### Exercise goal
Give the lines below again exactly, starting with the line that holds "betörőért kiált az üres nyaraló" and going on through the line that holds "STOFA VERDE, 45X45X95 CM".
*** Opening of The input ***
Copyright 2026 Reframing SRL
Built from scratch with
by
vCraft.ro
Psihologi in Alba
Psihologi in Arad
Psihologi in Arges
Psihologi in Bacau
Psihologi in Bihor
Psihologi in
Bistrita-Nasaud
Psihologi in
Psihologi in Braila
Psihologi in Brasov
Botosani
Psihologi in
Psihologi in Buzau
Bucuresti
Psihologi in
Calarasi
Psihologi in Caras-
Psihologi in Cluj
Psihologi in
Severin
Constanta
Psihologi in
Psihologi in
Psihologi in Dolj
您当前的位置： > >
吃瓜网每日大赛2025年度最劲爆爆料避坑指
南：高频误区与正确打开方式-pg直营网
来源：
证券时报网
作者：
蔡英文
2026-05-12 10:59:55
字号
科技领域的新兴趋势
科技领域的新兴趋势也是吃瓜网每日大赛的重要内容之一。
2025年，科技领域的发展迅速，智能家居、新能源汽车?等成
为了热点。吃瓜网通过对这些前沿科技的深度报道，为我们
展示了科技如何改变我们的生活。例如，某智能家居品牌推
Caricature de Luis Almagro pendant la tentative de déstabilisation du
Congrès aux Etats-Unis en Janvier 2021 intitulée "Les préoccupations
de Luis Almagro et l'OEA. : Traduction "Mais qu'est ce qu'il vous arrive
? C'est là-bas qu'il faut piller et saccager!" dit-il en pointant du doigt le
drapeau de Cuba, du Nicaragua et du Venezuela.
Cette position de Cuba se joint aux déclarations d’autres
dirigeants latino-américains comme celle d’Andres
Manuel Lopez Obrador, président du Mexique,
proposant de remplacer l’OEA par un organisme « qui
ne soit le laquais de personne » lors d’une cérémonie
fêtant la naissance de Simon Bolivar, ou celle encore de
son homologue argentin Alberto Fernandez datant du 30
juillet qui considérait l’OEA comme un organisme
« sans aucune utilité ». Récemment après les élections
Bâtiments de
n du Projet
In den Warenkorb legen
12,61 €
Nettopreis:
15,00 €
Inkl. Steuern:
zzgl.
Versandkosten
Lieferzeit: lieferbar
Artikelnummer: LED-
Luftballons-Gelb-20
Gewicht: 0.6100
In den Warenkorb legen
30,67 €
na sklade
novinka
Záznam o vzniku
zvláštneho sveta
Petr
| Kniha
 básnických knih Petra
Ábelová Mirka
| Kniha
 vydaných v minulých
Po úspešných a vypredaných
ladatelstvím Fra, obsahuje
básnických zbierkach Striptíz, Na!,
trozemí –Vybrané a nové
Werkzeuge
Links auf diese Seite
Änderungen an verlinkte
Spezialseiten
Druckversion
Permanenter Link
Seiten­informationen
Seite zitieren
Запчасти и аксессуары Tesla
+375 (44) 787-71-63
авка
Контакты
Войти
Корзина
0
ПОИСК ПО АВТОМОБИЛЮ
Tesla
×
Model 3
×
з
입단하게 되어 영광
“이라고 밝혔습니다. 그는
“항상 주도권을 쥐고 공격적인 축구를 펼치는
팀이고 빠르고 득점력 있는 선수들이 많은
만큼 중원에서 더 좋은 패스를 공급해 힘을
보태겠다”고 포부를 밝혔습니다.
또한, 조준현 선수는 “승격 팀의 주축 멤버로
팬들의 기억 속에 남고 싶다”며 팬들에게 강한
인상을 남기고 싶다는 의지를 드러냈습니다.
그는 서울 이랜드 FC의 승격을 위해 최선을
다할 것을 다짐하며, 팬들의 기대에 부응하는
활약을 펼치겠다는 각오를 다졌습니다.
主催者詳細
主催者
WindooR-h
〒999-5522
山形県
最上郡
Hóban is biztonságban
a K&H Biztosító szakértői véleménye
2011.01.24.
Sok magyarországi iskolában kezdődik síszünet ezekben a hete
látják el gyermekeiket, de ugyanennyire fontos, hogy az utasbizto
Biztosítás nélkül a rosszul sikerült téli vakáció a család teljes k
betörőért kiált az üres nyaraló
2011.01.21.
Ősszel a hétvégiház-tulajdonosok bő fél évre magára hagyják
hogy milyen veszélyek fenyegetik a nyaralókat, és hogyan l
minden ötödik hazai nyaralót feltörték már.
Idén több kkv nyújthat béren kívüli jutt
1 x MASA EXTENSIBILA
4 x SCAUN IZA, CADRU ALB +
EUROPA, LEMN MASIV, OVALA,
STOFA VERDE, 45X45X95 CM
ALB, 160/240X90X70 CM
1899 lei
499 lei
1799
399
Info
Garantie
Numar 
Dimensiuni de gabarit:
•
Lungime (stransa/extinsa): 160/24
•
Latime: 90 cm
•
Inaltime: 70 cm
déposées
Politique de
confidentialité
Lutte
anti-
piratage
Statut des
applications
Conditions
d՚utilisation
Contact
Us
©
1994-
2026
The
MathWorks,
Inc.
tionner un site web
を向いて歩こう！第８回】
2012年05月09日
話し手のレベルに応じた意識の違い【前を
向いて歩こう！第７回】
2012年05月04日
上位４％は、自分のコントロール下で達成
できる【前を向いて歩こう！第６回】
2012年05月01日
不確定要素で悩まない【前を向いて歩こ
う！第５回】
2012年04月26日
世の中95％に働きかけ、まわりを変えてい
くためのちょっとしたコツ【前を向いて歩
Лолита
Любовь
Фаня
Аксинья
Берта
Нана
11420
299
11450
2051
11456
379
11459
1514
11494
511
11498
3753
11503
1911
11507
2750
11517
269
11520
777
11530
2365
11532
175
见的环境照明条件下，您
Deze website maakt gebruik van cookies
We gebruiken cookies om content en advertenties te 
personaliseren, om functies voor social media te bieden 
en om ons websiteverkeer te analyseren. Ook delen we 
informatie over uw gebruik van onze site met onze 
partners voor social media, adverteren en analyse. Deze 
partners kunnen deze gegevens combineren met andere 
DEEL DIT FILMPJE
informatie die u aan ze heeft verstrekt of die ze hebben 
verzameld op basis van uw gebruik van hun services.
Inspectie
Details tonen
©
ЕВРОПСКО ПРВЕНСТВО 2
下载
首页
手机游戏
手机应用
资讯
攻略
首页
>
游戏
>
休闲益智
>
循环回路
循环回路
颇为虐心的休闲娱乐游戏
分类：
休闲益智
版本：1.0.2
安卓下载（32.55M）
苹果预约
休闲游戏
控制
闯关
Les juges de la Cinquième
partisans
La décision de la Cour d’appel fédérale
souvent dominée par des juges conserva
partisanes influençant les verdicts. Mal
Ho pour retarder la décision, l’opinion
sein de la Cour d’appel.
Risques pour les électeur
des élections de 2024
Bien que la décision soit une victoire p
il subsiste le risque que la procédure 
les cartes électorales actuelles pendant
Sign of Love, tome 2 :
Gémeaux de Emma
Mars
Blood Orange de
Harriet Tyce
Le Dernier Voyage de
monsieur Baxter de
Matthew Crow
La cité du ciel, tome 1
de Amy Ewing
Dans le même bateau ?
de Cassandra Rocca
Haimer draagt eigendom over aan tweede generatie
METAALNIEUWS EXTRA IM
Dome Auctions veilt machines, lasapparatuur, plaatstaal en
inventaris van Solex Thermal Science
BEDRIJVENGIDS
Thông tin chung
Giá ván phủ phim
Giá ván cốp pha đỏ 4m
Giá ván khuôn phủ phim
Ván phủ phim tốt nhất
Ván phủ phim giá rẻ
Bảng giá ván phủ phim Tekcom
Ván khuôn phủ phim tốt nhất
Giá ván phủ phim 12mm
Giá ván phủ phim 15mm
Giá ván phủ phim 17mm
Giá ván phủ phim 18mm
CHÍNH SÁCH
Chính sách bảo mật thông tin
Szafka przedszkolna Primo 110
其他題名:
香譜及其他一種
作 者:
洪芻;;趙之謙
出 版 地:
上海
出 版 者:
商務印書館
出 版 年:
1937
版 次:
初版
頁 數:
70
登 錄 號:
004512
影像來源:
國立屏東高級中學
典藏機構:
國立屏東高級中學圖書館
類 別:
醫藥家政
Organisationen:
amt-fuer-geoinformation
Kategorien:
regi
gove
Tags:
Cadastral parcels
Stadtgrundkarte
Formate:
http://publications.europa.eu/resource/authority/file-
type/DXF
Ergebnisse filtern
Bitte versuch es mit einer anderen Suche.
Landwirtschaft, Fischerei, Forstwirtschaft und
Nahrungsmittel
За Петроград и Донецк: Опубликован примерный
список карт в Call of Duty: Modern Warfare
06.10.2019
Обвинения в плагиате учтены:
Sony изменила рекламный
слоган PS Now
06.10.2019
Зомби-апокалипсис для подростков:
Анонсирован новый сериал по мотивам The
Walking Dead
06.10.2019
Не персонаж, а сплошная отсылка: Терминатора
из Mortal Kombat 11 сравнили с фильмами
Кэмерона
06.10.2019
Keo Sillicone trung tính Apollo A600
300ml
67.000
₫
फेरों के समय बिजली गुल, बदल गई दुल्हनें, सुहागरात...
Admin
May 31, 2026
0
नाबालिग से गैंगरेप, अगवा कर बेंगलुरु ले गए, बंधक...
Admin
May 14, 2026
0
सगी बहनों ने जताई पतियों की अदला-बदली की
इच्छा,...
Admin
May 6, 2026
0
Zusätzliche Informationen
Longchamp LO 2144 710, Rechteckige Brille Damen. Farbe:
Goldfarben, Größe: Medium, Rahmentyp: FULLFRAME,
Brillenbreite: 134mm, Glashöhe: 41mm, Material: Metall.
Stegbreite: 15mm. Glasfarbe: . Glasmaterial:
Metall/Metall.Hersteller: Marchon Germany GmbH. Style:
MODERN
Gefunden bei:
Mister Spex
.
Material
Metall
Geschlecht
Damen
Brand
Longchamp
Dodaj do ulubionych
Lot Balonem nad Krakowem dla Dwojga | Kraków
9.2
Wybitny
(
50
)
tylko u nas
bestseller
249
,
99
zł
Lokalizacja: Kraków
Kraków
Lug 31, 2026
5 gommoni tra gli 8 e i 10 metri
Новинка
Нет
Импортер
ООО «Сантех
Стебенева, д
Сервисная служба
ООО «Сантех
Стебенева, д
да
*** Close of The input ***
### Response to this task
betörőért kiált az üres nyaraló
2011.01.21.
Ősszel a hétvégiház-tulajdonosok bő fél évre magára hagyják
hogy milyen veszélyek fenyegetik a nyaralókat, és hogyan l
minden ötödik hazai nyaralót feltörték már.
Idén több kkv nyújthat béren kívüli jutt
1 x MASA EXTENSIBILA
4 x SCAUN IZA, CADRU ALB +
EUROPA, LEMN MASIV, OVALA,
STOFA VERDE, 45X45X95 CM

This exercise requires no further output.